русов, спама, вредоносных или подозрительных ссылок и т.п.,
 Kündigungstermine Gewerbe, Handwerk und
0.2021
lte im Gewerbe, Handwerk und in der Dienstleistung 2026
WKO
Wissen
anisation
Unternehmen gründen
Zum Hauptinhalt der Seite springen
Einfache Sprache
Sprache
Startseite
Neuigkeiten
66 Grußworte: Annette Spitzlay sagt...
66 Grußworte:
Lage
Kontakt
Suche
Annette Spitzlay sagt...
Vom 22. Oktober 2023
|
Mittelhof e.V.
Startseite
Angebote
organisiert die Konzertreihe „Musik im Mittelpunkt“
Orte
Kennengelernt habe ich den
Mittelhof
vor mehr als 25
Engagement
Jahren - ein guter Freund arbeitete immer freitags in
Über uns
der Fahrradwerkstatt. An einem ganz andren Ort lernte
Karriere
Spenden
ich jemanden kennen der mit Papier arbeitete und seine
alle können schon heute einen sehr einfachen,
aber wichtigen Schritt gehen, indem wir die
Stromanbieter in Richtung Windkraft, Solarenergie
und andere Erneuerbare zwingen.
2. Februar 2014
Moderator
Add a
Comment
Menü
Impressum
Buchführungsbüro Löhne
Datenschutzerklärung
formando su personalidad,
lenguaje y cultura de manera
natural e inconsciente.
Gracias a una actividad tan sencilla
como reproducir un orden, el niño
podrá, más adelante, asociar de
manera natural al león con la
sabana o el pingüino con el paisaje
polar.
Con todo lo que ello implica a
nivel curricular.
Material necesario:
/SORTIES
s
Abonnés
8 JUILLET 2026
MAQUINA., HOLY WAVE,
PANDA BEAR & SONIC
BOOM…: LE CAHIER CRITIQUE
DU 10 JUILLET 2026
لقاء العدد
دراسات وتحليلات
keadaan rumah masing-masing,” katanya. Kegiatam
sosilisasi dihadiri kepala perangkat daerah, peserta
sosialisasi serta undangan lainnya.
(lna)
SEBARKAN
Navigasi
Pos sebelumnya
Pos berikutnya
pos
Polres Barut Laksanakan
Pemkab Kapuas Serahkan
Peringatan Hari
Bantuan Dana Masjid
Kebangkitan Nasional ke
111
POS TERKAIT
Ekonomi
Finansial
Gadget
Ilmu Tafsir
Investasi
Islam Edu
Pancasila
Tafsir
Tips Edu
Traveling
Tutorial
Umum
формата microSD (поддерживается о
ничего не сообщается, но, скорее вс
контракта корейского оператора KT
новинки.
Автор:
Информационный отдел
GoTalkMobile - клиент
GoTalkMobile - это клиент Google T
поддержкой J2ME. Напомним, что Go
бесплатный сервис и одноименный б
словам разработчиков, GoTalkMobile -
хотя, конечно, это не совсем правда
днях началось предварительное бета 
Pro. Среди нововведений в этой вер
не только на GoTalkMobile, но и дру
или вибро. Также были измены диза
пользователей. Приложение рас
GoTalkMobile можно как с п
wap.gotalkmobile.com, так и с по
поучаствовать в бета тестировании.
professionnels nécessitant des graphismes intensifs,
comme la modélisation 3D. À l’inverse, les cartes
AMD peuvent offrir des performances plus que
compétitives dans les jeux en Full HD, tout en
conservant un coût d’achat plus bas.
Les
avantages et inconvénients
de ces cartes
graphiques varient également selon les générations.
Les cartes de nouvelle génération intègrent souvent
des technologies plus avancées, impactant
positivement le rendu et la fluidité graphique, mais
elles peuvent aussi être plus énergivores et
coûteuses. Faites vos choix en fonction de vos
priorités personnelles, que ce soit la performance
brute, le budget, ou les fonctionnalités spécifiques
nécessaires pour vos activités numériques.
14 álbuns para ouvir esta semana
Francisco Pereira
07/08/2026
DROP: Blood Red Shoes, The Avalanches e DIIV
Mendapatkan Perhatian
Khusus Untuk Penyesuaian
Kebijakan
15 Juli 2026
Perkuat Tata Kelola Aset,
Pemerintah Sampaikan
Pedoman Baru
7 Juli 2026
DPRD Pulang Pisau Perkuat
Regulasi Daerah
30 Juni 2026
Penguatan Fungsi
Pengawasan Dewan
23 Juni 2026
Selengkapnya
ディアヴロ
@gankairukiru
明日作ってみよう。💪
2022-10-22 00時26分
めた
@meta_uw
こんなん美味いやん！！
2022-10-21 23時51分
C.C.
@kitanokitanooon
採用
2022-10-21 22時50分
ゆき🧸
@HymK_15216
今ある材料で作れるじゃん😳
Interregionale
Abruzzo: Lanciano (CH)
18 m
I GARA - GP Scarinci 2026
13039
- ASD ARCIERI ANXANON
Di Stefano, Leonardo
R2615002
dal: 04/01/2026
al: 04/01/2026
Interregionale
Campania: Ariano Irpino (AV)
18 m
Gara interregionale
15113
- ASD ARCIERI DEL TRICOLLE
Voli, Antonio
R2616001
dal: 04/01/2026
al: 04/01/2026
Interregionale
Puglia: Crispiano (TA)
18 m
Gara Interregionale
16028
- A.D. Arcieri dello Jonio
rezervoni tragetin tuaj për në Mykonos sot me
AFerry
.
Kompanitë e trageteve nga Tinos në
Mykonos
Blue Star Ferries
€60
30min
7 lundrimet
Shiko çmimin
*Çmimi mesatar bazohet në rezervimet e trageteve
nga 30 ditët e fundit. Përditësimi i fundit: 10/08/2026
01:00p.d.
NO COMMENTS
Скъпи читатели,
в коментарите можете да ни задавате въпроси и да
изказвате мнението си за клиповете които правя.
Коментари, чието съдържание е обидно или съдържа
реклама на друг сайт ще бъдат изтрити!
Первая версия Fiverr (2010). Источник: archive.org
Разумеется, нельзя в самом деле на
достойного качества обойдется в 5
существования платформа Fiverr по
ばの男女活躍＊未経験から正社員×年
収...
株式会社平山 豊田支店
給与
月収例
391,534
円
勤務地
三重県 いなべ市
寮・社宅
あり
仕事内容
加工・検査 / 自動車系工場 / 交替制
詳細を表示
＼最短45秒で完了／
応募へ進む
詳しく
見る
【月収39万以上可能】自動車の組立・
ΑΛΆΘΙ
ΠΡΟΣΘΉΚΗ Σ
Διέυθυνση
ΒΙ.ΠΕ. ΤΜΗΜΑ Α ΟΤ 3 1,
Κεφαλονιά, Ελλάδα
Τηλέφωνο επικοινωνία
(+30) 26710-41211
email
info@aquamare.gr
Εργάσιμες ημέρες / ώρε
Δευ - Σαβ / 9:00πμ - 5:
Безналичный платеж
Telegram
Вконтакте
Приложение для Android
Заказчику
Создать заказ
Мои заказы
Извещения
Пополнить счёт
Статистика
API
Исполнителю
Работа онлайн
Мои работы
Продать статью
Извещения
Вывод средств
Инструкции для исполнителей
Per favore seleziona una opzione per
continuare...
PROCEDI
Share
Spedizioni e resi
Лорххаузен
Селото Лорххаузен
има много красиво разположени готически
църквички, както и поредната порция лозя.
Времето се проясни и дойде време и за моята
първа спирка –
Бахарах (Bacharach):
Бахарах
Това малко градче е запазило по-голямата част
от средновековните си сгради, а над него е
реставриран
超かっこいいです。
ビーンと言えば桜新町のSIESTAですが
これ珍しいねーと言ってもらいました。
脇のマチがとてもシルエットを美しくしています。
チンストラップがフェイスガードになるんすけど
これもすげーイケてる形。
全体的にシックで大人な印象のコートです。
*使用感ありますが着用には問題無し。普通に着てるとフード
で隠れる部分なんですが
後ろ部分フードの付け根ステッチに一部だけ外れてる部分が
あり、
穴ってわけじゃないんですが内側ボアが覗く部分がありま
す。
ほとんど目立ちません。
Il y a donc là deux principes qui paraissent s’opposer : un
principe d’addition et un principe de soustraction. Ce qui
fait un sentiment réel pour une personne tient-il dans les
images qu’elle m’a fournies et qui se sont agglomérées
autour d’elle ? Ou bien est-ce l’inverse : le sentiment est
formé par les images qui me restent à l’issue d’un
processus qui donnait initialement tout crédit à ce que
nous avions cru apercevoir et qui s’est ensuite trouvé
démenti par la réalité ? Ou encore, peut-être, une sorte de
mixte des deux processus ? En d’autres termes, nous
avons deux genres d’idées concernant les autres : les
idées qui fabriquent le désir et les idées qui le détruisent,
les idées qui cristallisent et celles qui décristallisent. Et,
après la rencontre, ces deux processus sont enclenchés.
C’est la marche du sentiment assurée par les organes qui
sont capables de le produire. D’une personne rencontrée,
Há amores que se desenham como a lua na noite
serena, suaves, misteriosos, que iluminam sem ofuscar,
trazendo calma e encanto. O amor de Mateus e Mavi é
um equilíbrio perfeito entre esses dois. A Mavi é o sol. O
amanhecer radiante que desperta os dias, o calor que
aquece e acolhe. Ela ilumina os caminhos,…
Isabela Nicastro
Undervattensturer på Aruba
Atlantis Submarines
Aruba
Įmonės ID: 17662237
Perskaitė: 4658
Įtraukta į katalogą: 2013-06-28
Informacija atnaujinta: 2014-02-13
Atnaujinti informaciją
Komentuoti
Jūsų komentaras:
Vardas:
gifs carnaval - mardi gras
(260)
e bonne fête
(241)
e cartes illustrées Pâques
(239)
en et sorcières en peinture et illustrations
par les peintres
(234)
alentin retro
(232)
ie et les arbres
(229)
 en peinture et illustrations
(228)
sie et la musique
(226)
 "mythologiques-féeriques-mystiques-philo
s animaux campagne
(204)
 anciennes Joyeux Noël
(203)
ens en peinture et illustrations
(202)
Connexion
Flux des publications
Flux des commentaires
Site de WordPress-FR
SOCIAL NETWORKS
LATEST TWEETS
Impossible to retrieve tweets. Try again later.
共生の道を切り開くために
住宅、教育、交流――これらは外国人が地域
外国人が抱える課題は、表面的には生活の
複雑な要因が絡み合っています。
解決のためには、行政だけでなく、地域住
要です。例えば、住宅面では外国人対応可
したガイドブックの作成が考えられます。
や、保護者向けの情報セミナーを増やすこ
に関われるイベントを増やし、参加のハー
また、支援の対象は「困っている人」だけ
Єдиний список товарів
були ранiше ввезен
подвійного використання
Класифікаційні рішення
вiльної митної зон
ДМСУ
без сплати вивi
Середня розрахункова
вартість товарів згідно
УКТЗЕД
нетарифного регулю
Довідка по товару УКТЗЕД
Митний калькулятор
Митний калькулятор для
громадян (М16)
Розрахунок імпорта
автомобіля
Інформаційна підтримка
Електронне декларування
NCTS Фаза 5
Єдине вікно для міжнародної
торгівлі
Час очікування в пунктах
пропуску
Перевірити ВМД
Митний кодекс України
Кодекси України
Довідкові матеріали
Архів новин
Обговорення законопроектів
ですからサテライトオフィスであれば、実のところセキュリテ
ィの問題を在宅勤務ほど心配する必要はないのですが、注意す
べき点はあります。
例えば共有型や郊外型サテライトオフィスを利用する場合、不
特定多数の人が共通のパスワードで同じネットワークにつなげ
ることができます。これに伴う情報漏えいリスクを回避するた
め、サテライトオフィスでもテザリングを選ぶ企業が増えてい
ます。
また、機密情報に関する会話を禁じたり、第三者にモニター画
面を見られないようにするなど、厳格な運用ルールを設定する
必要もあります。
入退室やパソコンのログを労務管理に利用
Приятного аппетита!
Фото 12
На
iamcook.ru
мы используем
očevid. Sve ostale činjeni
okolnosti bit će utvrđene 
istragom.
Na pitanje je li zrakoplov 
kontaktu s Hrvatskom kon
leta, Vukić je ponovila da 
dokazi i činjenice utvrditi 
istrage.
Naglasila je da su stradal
==============================
◆ EXERCISE
Wherever the line holding "POS TERKAIT" falls in the entries above, copy exactly from it through the line holding "de ces cartes", inclusive, and add nothing.

◆ RESPONSE TO THE EXERCISE
POS TERKAIT
Ekonomi
Finansial
Gadget
Ilmu Tafsir
Investasi
Islam Edu
Pancasila
Tafsir
Tips Edu
Traveling
Tutorial
Umum
формата microSD (поддерживается о
ничего не сообщается, но, скорее вс
контракта корейского оператора KT
новинки.
Автор:
Информационный отдел
GoTalkMobile - клиент
GoTalkMobile - это клиент Google T
поддержкой J2ME. Напомним, что Go
бесплатный сервис и одноименный б
словам разработчиков, GoTalkMobile -
хотя, конечно, это не совсем правда
днях началось предварительное бета 
Pro. Среди нововведений в этой вер
не только на GoTalkMobile, но и дру
или вибро. Также были измены диза
пользователей. Приложение рас
GoTalkMobile можно как с п
wap.gotalkmobile.com, так и с по
поучаствовать в бета тестировании.
professionnels nécessitant des graphismes intensifs,
comme la modélisation 3D. À l’inverse, les cartes
AMD peuvent offrir des performances plus que
compétitives dans les jeux en Full HD, tout en
conservant un coût d’achat plus bas.
Les
avantages et inconvénients
de ces cartes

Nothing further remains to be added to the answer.